SOURCE EXCERPT:
** BEGIN **

Close Comfort is an Australian and Singapore based start-up, founded by Professor James Trevelyan. They have a mission to provide affordable yet efficient and sustainable cooling solutions. 

With the recent introduction of Close Comfort’s portable cooling solutions – Cool Focus, Professor James has created products that are cheaper, and more environmentally friendly.

According to figures provided by Close Comfort, when compared to traditional air conditioners, the Cool Focus costs less to operate for 9 hours of operations, uses 80 percent less refrigerants and emits 50 percent less CO2.

The Active Age discusses with Professor James about current cooling systems, and his focus on 22°C as the optimal temperature.

the Active Age (AA): How did you get started on cooling solutions as a category?

Professor James Trevelyan (JT): I had the privilege of listening to Paul Polak, an entrepreneur who advised the Stanford University D-School headed by Prof. Bernie Roth, a friend of mine. He explained that if you plan to improve the world, you need to invent something that’s going to benefit at least a million people. And that magical invention has to create businesses for people who are going to distribute it. It has to be a commercial venture from the start. He also said it helps if you have experienced the need for it yourself.

Around the same time, I had experienced the intense heat of summer in Pakistan and India. Sleep was elusive: the air-conditioner would die regularly with routine electricity load shedding. Often in the early hours I lay in 40°C heat, in silent darkness, sweat running down my face, listening for the mosquitoes, waiting for the power to return so that the room air-conditioner would allow me to sleep. I thought there has to be a better way to keep cool and it has to run on a battery backup power supply. 300 Watts. The idea for Close Comfort was born.

I thought it would be easy to build a tiny air-conditioner that would provide just enough fresh cool air to allow me to sleep. It was a tough technical challenge in the end. It took years.

When I first took a prototype to Pakistan in 2013, local people were overwhelmed with excitement. They could immediately appreciate the value of an air-conditioner that would run on so little power. They asked me “how much would it cost to buy one?” I had no idea how to answer. That thought had never crossed my mind because to me it was just a technical challenge. So, instead, I asked them “how much would you pay for it?”

The answer nearly blew me away. Between $300 and $400, much more than I had thought they would say.

That was the moment that I realised that Close Comfort could be a commercial venture.

AA: How do current cooling solutions in the market, e.g. air-conditioning, damage the environment? Tell us about close comfort and what you’re trying to achieve.

JT: Traditional room air-conditioners consume vast amounts of energy because they need to cool the building structure, the walls, the floor, the furniture as well as the people in the building. Only a tiny amount of the energy actually cools people. Generating all that energy creates lots of carbon oxide emissions and other pollution, contributing to global warming, especially in countries like Australia and Singapore where fossil fuels generate most of the electricity. In hot weather, as much as half of all the energy generated runs air-conditioners. But it doesn’t stop there.

** END **

EXERCISE TASK 1: According to the Close Comfort interview, how much did people in Pakistan say they would pay for the prototype?
EXERCISE TASK 2: Please continue the Close Comfort interview from its final sentence.

Rows from a dataset:
** BEGIN **

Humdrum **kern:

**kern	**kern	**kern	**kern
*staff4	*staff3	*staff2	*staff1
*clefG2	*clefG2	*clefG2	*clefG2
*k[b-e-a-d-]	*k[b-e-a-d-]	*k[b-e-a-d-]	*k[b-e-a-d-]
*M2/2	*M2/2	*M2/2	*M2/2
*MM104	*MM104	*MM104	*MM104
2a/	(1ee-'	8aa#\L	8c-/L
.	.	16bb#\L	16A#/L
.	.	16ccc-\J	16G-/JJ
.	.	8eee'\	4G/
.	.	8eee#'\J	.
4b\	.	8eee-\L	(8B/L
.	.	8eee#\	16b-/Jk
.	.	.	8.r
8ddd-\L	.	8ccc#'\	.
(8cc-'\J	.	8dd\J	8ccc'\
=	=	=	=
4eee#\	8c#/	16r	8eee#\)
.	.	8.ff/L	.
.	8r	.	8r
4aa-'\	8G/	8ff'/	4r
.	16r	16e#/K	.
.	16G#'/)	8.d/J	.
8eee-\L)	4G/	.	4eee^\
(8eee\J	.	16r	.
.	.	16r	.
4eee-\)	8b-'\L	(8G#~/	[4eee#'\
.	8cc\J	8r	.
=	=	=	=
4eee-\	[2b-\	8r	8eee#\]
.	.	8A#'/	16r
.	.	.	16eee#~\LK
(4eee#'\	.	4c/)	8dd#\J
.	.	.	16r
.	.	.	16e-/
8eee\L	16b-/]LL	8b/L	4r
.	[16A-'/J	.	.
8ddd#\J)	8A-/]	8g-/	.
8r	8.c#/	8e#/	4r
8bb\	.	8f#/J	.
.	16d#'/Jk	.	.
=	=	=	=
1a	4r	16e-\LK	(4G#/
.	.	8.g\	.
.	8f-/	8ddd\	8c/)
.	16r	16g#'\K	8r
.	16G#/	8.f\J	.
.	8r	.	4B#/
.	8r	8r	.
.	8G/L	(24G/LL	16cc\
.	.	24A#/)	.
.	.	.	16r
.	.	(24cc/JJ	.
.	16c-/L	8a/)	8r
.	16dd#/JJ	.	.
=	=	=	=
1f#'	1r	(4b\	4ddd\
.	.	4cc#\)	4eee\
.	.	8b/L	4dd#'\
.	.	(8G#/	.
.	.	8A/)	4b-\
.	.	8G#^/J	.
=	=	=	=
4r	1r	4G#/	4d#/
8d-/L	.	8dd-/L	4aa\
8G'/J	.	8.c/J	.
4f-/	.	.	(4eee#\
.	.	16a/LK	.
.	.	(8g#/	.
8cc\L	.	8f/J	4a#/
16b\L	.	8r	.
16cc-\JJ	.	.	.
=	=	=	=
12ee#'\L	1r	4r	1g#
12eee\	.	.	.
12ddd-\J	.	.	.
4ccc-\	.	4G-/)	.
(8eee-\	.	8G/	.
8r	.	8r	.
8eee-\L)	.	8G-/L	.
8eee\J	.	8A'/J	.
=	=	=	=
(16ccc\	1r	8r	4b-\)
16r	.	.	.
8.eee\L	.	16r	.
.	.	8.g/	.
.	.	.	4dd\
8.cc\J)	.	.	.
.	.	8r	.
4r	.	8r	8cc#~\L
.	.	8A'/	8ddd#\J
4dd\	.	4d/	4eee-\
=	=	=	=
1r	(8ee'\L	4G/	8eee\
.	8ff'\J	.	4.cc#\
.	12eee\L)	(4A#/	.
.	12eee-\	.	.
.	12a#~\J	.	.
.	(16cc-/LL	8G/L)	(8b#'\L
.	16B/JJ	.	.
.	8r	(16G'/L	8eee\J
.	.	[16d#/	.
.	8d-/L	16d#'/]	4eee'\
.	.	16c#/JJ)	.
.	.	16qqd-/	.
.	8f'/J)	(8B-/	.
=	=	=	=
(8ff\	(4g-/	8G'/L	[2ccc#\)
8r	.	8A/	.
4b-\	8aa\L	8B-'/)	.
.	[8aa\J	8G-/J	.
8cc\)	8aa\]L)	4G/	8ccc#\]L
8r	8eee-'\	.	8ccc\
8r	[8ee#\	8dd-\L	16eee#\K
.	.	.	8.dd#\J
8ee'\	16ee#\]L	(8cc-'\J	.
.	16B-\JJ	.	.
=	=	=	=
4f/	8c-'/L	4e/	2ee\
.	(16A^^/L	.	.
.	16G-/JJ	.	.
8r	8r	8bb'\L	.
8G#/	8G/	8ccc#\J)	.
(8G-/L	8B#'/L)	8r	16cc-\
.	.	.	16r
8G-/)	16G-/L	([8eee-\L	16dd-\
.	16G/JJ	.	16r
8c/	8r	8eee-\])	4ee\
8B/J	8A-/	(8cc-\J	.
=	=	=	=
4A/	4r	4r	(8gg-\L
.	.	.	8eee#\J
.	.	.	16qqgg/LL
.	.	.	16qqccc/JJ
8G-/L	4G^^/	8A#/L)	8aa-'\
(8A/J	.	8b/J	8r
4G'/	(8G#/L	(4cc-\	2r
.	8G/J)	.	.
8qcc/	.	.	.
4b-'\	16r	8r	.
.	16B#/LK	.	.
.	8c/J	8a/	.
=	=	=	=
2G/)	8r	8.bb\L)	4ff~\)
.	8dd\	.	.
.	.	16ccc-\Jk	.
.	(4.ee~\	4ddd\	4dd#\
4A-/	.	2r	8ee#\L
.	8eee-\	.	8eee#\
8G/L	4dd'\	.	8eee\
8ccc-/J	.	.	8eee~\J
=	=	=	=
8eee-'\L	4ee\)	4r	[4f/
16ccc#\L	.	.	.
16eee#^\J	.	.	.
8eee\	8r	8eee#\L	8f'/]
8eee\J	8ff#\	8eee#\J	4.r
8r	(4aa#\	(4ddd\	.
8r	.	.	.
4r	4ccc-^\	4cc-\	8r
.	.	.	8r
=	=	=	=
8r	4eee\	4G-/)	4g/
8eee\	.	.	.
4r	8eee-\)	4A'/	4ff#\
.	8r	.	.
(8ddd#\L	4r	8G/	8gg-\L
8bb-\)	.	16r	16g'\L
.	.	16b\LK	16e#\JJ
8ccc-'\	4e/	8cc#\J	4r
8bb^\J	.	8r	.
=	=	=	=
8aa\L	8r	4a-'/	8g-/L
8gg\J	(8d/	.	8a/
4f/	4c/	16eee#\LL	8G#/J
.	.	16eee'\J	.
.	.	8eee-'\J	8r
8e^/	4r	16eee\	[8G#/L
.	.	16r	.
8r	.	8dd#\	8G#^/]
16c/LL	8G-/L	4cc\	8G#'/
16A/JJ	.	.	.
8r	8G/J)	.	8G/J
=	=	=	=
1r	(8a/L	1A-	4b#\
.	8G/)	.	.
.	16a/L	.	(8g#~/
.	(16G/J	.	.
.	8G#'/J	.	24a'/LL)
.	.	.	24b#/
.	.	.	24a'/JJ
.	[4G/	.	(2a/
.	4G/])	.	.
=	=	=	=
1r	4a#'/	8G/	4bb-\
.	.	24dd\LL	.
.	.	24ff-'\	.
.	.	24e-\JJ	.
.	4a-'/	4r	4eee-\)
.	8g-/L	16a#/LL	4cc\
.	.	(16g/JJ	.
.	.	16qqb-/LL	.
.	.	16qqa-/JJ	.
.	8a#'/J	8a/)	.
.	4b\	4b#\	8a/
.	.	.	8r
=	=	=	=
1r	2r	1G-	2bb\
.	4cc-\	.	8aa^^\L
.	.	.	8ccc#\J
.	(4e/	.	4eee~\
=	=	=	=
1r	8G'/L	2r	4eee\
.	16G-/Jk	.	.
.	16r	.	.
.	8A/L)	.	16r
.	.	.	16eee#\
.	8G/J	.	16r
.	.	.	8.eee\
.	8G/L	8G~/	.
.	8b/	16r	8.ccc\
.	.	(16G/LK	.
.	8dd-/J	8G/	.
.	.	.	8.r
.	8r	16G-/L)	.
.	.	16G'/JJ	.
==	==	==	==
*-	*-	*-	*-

** END **

TASK OUTPUT 1: Between $300 and $400.

TASK OUTPUT 2:
Air-conditioners rely on special refrigerant gases. These gases leak through the lifetime of a typical split air-conditioner and need to be topped up every year or so. The entire refrigerant charge is lost and leaks into the atmosphere at the end of the life of an air-conditioner. Even though only a small amount of gas is involved, refrigerants are extremely potent greenhouse gases. They have much more effect on global warming than carbon dioxide. Current refrigerants are between 600 and 2,000 times more powerful at creating global warming.

A third effect on the environment is urban heating. Cities are hotter than the surrounding countryside, partly because of air-conditioning. Especially in very hot weather, air-conditioners run flat out, extracting heat from buildings and pumping it into the surrounding area in the city streets. For example, Sydney can be up to 9°C hotter than the surrounding countryside on a summer’s day. Because of this “urban heat island effect” cities are warming several times faster than the global climate. Cars and other machinery also contribute heating too. And cars have their own air conditioners!

If there were just a few air-conditioners it wouldn’t really matter. These days, however with urban heating, global warming and rising prosperity in many countries, the number of air-conditioners is growing extremely rapidly. Scientists have estimated that traditional air-conditioners could add as much as half a degree extra global warming by the end of the century if we don’t do something very soon.

Close Comfort avoids all these problems. It uses a tiny fraction of the amount of energy, reducing the need for electricity and reducing urban heating. It uses only a tiny amount of refrigerant, and from next year we will be using a natural refrigerant with negligible effect on global warming. So it’s a truly sustainable solution. It’s even better for health!

At Close Comfort we want everyone on the planet to have air-conditioned comfort without literally cooking the climate.

It’s not just a matter of sustainability.

In low income countries, only about 3 percent of the population can afford routine air-conditioning through hot summer months. Many more have air-conditioners in their homes but can only afford to use them for special occasions. Close Comfort is far more affordable. As we make more and more, and reduce the manufacturing cost, our goal is to make air-conditioning affordable for everybody with negligible impact on the climate and the planet’s ecosystem. Close Comfort will be an essential companion in a warming world. We want that warming to be as little as possible. And we want people to be reasonably comfortable so that they can enjoy healthy sleep and work productively during the day to support their families.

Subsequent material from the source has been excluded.